▸ Selected extract
Radel, Nicholas. “The Ethiop’s Ear: Race, Sexuality, and Baz Luhrmann’s William Shakespeare’s Romeo + Juliet.”

Queer or Carnivalesque: Analyzing Mercutio’s Sexual Identity in Romeo + Juliet

Baz Luhrmann’s decision to make the iconic Shakespearean character Mercutio both African American and queer is an interesting one.

Scholar Anthony Johae discusses the prospect of Mercutio’s transgenderness in his essay “Bahktinian Carnivalesque in Baz Luhrmann’s William Shakespeare’s Romeo + Juliet.” Johae explains that past scholars such as Phillipa Hawker have claimed that there is evidence of a homoerotic relationship between Romeo and Mercutio in Luhrmann’s film, and “So upbeat is Mercutio’s mercurial cross-dressing and camp behavior at the Capulet party that it appears as a sign of his transgender identity” (304).

However, instead of making the simple blanket statement that because Mercutio wears a dress he wants to be a woman, Johae offers the idea that Mikhail Bakhtin’s notion of “carnivalesque” may be at work, meaning “fancy dress, rather than exposing personality and sexual proclivities, might offer atypical disguises in the spirit of carnival where societal values are provisionally suspended and hierarchies reversed.” Furthermore, Johae quotes Baktin, writing, “’The carnivalistic life is life drawn out of its usual rut, it is to a degree ‘life turned inside out,’ ‘life the wrong way round’” (304). Using this theory, Mercutio is simply participating in a sort of game, and Luhrmann is making a sort of statement.

▸ Data section
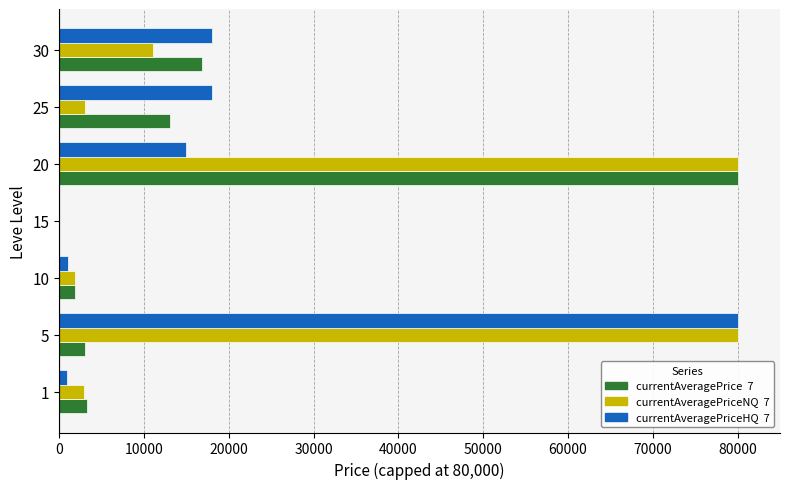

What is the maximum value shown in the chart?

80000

▸ Problem description
In the passage on Mercutio's sexual identity, whose notion does Anthony Johae offer as an alternative explanation for Mercutio's cross-dressing?

▸ Answer below
Mikhail Bakhtin's notion of the "carnivalesque."